# General > Recommendations >  Thurso college Hair & Beauty Salon

## philupmaboug

Just wondering if anyone has ever used the hair & beauty salon at Thurso college as I was considering booking an appointment?

If so, what was the finished result like and are the students supervised whilst conducting treatments?

----------


## changilass

Been a few times, they are supervised and I have always been happy with the results.  I have lost the number so could you let me have it please as I could do with a new look.

----------


## Rangers1

All hair and beauty students are fully supervised and they use the best of products and equipment, better than some salons in caithness. Prices are VERY reasonable too. It may take slightly longer than an experienced pair of hands but you will get exactly what you ask for.

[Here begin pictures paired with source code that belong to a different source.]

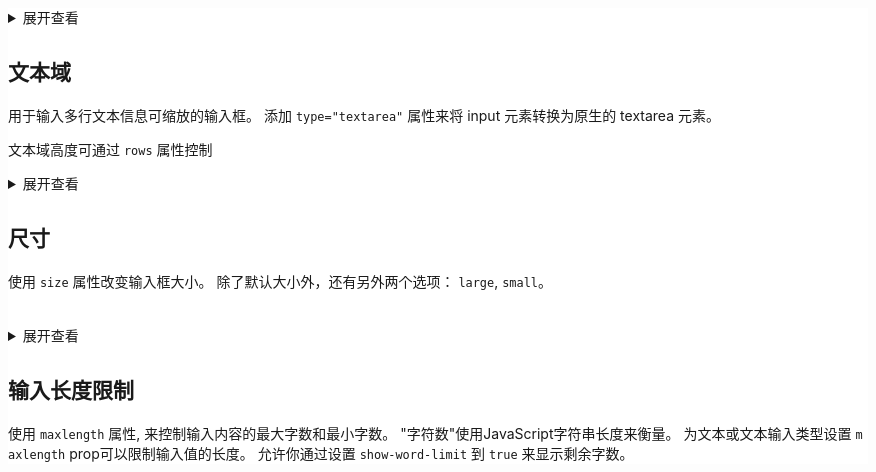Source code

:<details><summary>展开查看</summary></details>

## 文本域

用于输入多行文本信息可缩放的输入框。 添加 `type="textarea"` 属性来将 input 元素转换为原生的 textarea 元素。

文本域高度可通过 `rows` 属性控制

<div class="example_input">
    <ke-input
        v-model="textarea"
        :rows="2"
        type="textarea"
        placeholder="Please input"
    />
</div>

<details><summary>展开查看</summary></details>

## 尺寸

使用 `size` 属性改变输入框大小。 除了默认大小外，还有另外两个选项： `large`, `small`。

<div class="example_input">
    <ke-input
      v-model="input1"
      size="large"
      placeholder="Please Input"
      suffix-icon="bianji"
    />
    &nbsp;
    <ke-input
      v-model="input2"
      placeholder="Please Input"
      suffix-icon="bianji"
    />
    &nbsp;
    <ke-input
      v-model="input3"
      size="small"
      placeholder="Please Input"
      suffix-icon="bianji"
    />
</div>

<details><summary>展开查看</summary></details>

## 输入长度限制

使用 `maxlength` 属性, 来控制输入内容的最大字数和最小字数。 "字符数"使用JavaScript字符串长度来衡量。 为文本或文本输入类型设置 `maxlength` prop可以限制输入值的长度。 允许你通过设置 `show-word-limit` 到 `true` 来显示剩余字数。

<div class="example_input">
    <ke-input
        v-model="text"
        maxlength="10"
        placeholder="Please input"
        show-word-limit
        type="text"
    />
    <div style="margin: 20px 0" />
    <ke-input
        v-model="textarea"
        maxlength="30"
        placeholder="Please input"
        show-word-limit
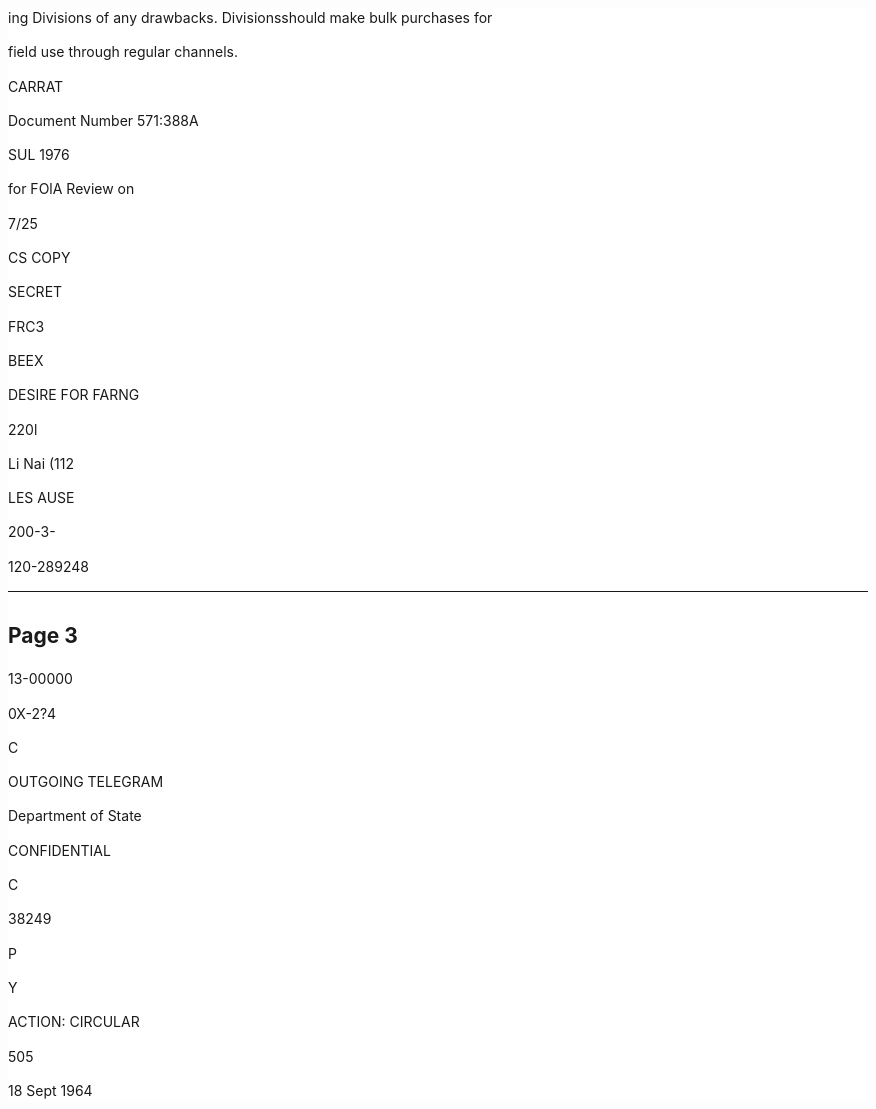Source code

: ing Divisions of any drawbacks. Divisionsshould make bulk purchases for

field use through regular channels.

CARRAT

Document Number 571:388A

SUL 1976

for FOlA Review on

7/25

CS COPY

SECRET

FRC3

BEEX

DESIRE FOR FARNG

220l

Li Nai (112

LES AUSE

200-3-

120-289248

---

## Page 3

13-00000

0X-2?4

C

OUTGOING TELEGRAM

Department of State

CONFIDENTIAL

C

38249

P

Y

ACTION: CIRCULAR

505

18 Sept 1964

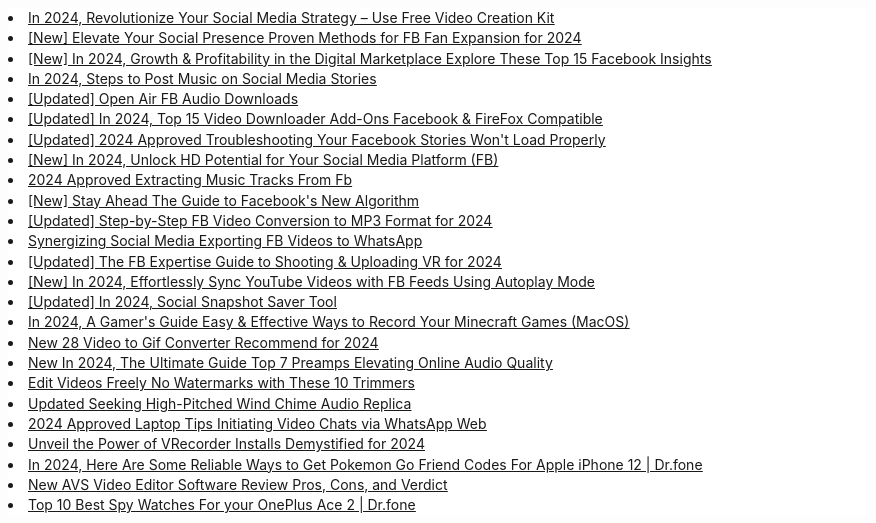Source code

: <li><a href="https://facebook-videos.techidaily.com/in-2024-revolutionize-your-social-media-strategy-use-free-video-creation-kit/"><u>In 2024, Revolutionize Your Social Media Strategy – Use Free Video Creation Kit</u></a></li>
<li><a href="https://facebook-videos.techidaily.com/new-elevate-your-social-presence-proven-methods-for-fb-fan-expansion-for-2024/"><u>[New] Elevate Your Social Presence  Proven Methods for FB Fan Expansion for 2024</u></a></li>
<li><a href="https://facebook-videos.techidaily.com/new-in-2024-growth-and-profitability-in-the-digital-marketplace-explore-these-top-15-facebook-insights/"><u>[New] In 2024, Growth & Profitability in the Digital Marketplace  Explore These Top 15 Facebook Insights</u></a></li>
<li><a href="https://facebook-videos.techidaily.com/in-2024-steps-to-post-music-on-social-media-stories/"><u>In 2024, Steps to Post Music on Social Media Stories</u></a></li>
<li><a href="https://facebook-videos.techidaily.com/updated-open-air-fb-audio-downloads/"><u>[Updated] Open Air FB Audio Downloads</u></a></li>
<li><a href="https://facebook-videos.techidaily.com/updated-in-2024-top-15-video-downloader-add-ons-facebook-and-firefox-compatible/"><u>[Updated] In 2024, Top 15 Video Downloader Add-Ons  Facebook & FireFox Compatible</u></a></li>
<li><a href="https://facebook-videos.techidaily.com/updated-2024-approved-troubleshooting-your-facebook-stories-wont-load-properly/"><u>[Updated] 2024 Approved  Troubleshooting  Your Facebook Stories Won't Load Properly</u></a></li>
<li><a href="https://facebook-videos.techidaily.com/new-in-2024-unlock-hd-potential-for-your-social-media-platform-fb/"><u>[New] In 2024, Unlock HD Potential for Your Social Media Platform (FB)</u></a></li>
<li><a href="https://facebook-videos.techidaily.com/2024-approved-extracting-music-tracks-from-fb/"><u>2024 Approved  Extracting Music Tracks From Fb</u></a></li>
<li><a href="https://facebook-videos.techidaily.com/new-stay-ahead-the-guide-to-facebooks-new-algorithm/"><u>[New] Stay Ahead  The Guide to Facebook's New Algorithm</u></a></li>
<li><a href="https://facebook-videos.techidaily.com/updated-step-by-step-fb-video-conversion-to-mp3-format-for-2024/"><u>[Updated] Step-by-Step  FB Video Conversion to MP3 Format for 2024</u></a></li>
<li><a href="https://facebook-videos.techidaily.com/synergizing-social-media-exporting-fb-videos-to-whatsapp/"><u>Synergizing Social Media  Exporting FB Videos to WhatsApp</u></a></li>
<li><a href="https://facebook-videos.techidaily.com/updated-the-fb-expertise-guide-to-shooting-and-uploading-vr-for-2024/"><u>[Updated] The FB Expertise Guide to Shooting & Uploading VR for 2024</u></a></li>
<li><a href="https://facebook-videos.techidaily.com/new-in-2024-effortlessly-sync-youtube-videos-with-fb-feeds-using-autoplay-mode/"><u>[New] In 2024, Effortlessly Sync YouTube Videos with FB Feeds Using Autoplay Mode</u></a></li>
<li><a href="https://facebook-videos.techidaily.com/updated-in-2024-social-snapshot-saver-tool/"><u>[Updated] In 2024, Social Snapshot Saver Tool</u></a></li>
<li><a href="https://screen-video-capture.techidaily.com/in-2024-a-gamers-guide-easy-and-effective-ways-to-record-your-minecraft-games-macos/"><u>In 2024, A Gamer's Guide  Easy & Effective Ways to Record Your Minecraft Games (MacOS)</u></a></li>
<li><a href="https://ai-driven-video-production.techidaily.com/new-28-video-to-gif-converter-recommend-for-2024/"><u>New 28 Video to Gif Converter Recommend for 2024</u></a></li>
<li><a href="https://sound-optimizing.techidaily.com/new-in-2024-the-ultimate-guide-top-7-preamps-elevating-online-audio-quality/"><u>New In 2024, The Ultimate Guide Top 7 Preamps Elevating Online Audio Quality</u></a></li>
<li><a href="https://ai-vdieo-software.techidaily.com/edit-videos-freely-no-watermarks-with-these-10-trimmers/"><u>Edit Videos Freely No Watermarks with These 10 Trimmers</u></a></li>
<li><a href="https://audio-editing.techidaily.com/updated-seeking-high-pitched-wind-chime-audio-replica/"><u>Updated Seeking High-Pitched Wind Chime Audio Replica</u></a></li>
<li><a href="https://screen-activity-recording.techidaily.com/2024-approved-laptop-tips-initiating-video-chats-via-whatsapp-web/"><u>2024 Approved  Laptop Tips  Initiating Video Chats via WhatsApp Web</u></a></li>
<li><a href="https://screen-capture.techidaily.com/unveil-the-power-of-vrecorder-installs-demystified-for-2024/"><u>Unveil the Power of VRecorder  Installs Demystified for 2024</u></a></li>
<li><a href="https://ios-pokemon-go.techidaily.com/in-2024-here-are-some-reliable-ways-to-get-pokemon-go-friend-codes-for-apple-iphone-12-drfone-by-drfone-virtual-ios/"><u>In 2024, Here Are Some Reliable Ways to Get Pokemon Go Friend Codes For Apple iPhone 12 | Dr.fone</u></a></li>
<li><a href="https://ai-vdieo-software.techidaily.com/new-avs-video-editor-software-review-pros-cons-and-verdict/"><u>New AVS Video Editor Software Review Pros, Cons, and Verdict</u></a></li>
<li><a href="https://android-location-track.techidaily.com/top-10-best-spy-watches-for-your-oneplus-ace-2-drfone-by-drfone-virtual-android/"><u>Top 10 Best Spy Watches For your OnePlus Ace 2 | Dr.fone</u></a></li>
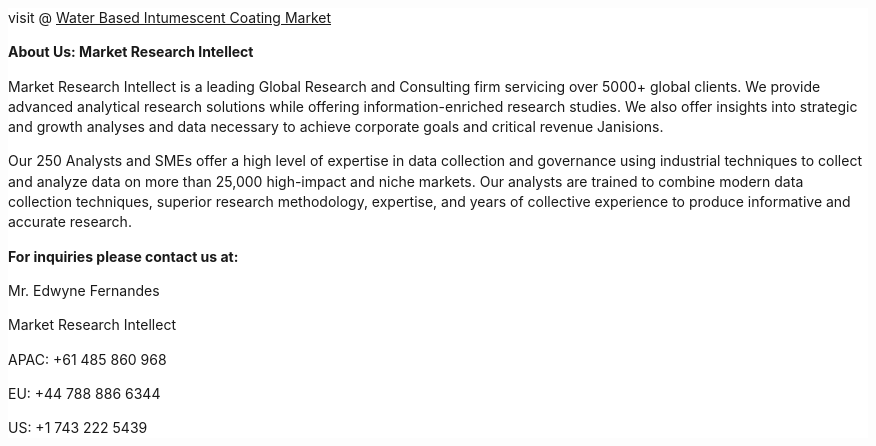 visit&nbsp;@</strong>&nbsp;</span><span class="font-[700]"><a href="https://www.marketresearchintellect.com/product/global-water-based-intumescent-coating-market-size-and-forecast/?utm_source=Linkedin&utm_medium=838" target="_blank" data-tracking-control-name="article-ssr-frontend-pulse_little-text-block" data-tracking-will-navigate="" data-test-link="">Water Based Intumescent Coating Market</a></span></p><p><strong><span class="font-[700]">About Us: Market Research Intellect</span></strong></p><p><span class="">Market Research Intellect is a leading Global Research and Consulting firm servicing over 5000+ global clients. We provide advanced analytical research solutions while offering information-enriched research studies.&nbsp;</span>We also offer insights into strategic and growth analyses and data necessary to achieve corporate goals and critical revenue Janisions.</p><p><span class="">Our 250 Analysts and SMEs offer a high level of expertise in data collection and governance using industrial techniques to collect and analyze data on more than 25,000 high-impact and niche markets. Our analysts are trained to combine modern data collection techniques, superior research methodology, expertise, and years of collective experience to produce informative and accurate research.</span></p><p><strong>For inquiries please contact us at:</strong></p><p>Mr. Edwyne Fernandes</p><p>Market Research Intellect</p><p>APAC: +61 485 860 968</p><p>EU: +44 788 886 6344</p><p>US: +1 743 222 5439</p>
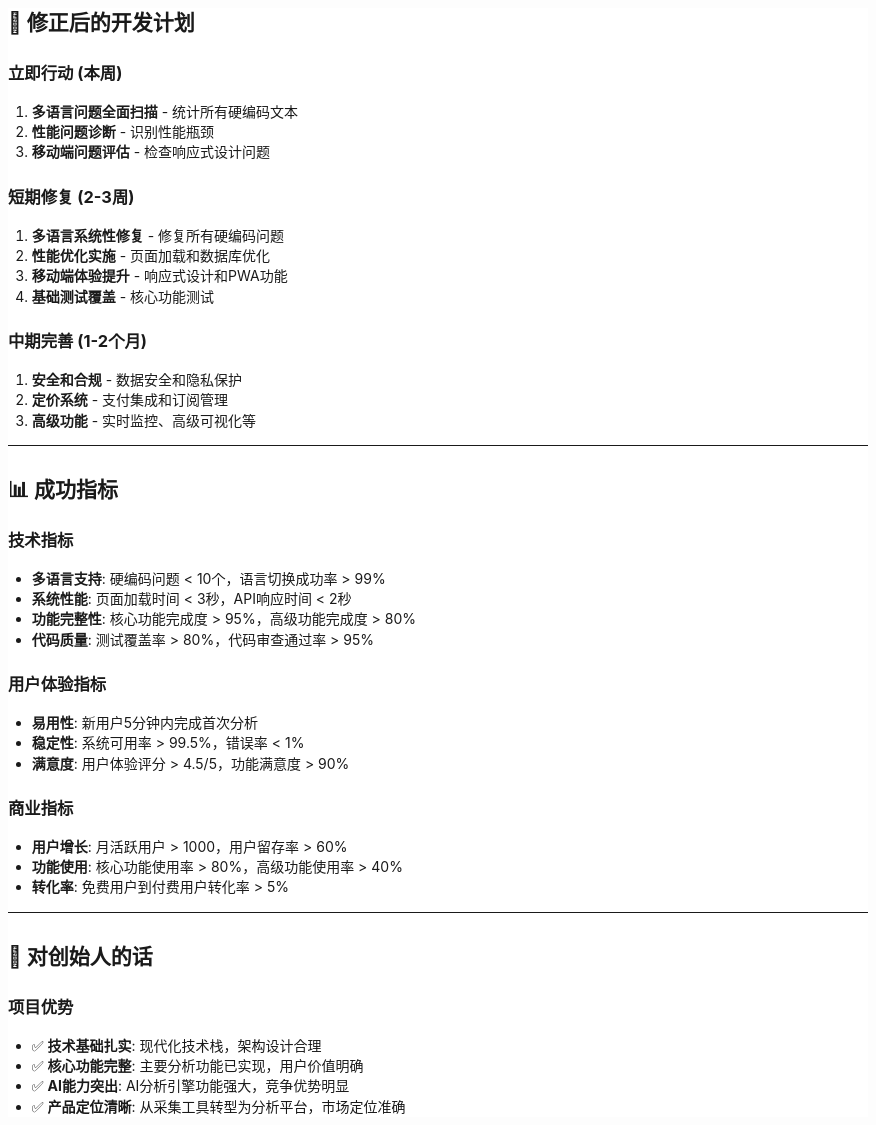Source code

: 
## 🎯 修正后的开发计划

### 立即行动 (本周)
1. **多语言问题全面扫描** - 统计所有硬编码文本
2. **性能问题诊断** - 识别性能瓶颈
3. **移动端问题评估** - 检查响应式设计问题

### 短期修复 (2-3周)
1. **多语言系统性修复** - 修复所有硬编码问题
2. **性能优化实施** - 页面加载和数据库优化
3. **移动端体验提升** - 响应式设计和PWA功能
4. **基础测试覆盖** - 核心功能测试

### 中期完善 (1-2个月)
1. **安全和合规** - 数据安全和隐私保护
2. **定价系统** - 支付集成和订阅管理
3. **高级功能** - 实时监控、高级可视化等

---

## 📊 成功指标

### 技术指标
- **多语言支持**: 硬编码问题 < 10个，语言切换成功率 > 99%
- **系统性能**: 页面加载时间 < 3秒，API响应时间 < 2秒
- **功能完整性**: 核心功能完成度 > 95%，高级功能完成度 > 80%
- **代码质量**: 测试覆盖率 > 80%，代码审查通过率 > 95%

### 用户体验指标
- **易用性**: 新用户5分钟内完成首次分析
- **稳定性**: 系统可用率 > 99.5%，错误率 < 1%
- **满意度**: 用户体验评分 > 4.5/5，功能满意度 > 90%

### 商业指标
- **用户增长**: 月活跃用户 > 1000，用户留存率 > 60%
- **功能使用**: 核心功能使用率 > 80%，高级功能使用率 > 40%
- **转化率**: 免费用户到付费用户转化率 > 5%

---

## 💪 对创始人的话

### 项目优势
- ✅ **技术基础扎实**: 现代化技术栈，架构设计合理
- ✅ **核心功能完整**: 主要分析功能已实现，用户价值明确
- ✅ **AI能力突出**: AI分析引擎功能强大，竞争优势明显
- ✅ **产品定位清晰**: 从采集工具转型为分析平台，市场定位准确
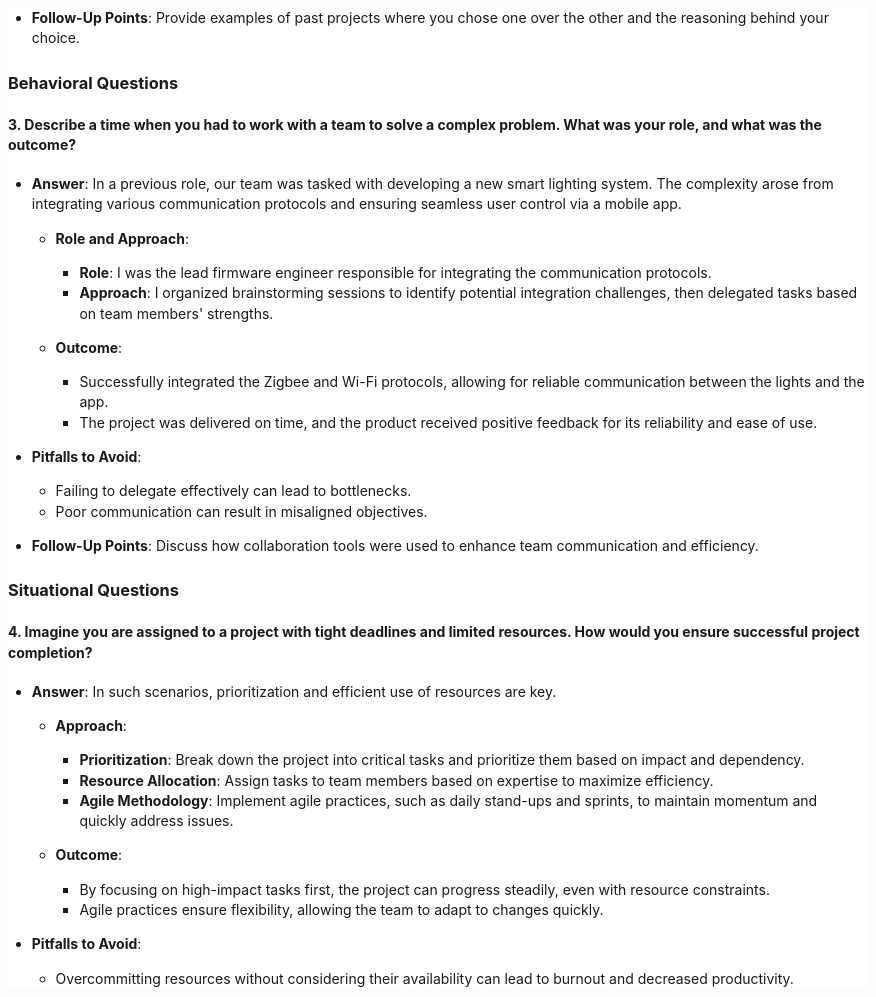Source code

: - **Follow-Up Points**: Provide examples of past projects where you chose one over the other and the reasoning behind your choice.

### Behavioral Questions

#### 3. Describe a time when you had to work with a team to solve a complex problem. What was your role, and what was the outcome?

- **Answer**: In a previous role, our team was tasked with developing a new smart lighting system. The complexity arose from integrating various communication protocols and ensuring seamless user control via a mobile app.

  - **Role and Approach**:
    - **Role**: I was the lead firmware engineer responsible for integrating the communication protocols.
    - **Approach**: I organized brainstorming sessions to identify potential integration challenges, then delegated tasks based on team members' strengths.

  - **Outcome**:
    - Successfully integrated the Zigbee and Wi-Fi protocols, allowing for reliable communication between the lights and the app.
    - The project was delivered on time, and the product received positive feedback for its reliability and ease of use.

- **Pitfalls to Avoid**: 
  - Failing to delegate effectively can lead to bottlenecks.
  - Poor communication can result in misaligned objectives.

- **Follow-Up Points**: Discuss how collaboration tools were used to enhance team communication and efficiency.

### Situational Questions

#### 4. Imagine you are assigned to a project with tight deadlines and limited resources. How would you ensure successful project completion?

- **Answer**: In such scenarios, prioritization and efficient use of resources are key.

  - **Approach**:
    - **Prioritization**: Break down the project into critical tasks and prioritize them based on impact and dependency.
    - **Resource Allocation**: Assign tasks to team members based on expertise to maximize efficiency.
    - **Agile Methodology**: Implement agile practices, such as daily stand-ups and sprints, to maintain momentum and quickly address issues.

  - **Outcome**:
    - By focusing on high-impact tasks first, the project can progress steadily, even with resource constraints.
    - Agile practices ensure flexibility, allowing the team to adapt to changes quickly.

- **Pitfalls to Avoid**: 
  - Overcommitting resources without considering their availability can lead to burnout and decreased productivity.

To book an appointment call 01847 890000.

----------


## laguna2

That is the phone number for Caithness FM!  Number for College is 01847 889000

----------


## Rangers1

sorry, always get mixed up! but yeah i would recommend the salon to anyone who hasn't been before. they are closed over christmas and first salon starts back on the 14th of january 2013

----------


## Dadie

I have always thought about going ...but never have!
Where exactly is it?
OK before the smart comments I know it will be at the college!
And what hours is it open (as I have a short window of time to get things done) so I can plan kids stuff(so child free) around getting my eyebrows under submission for example.

----------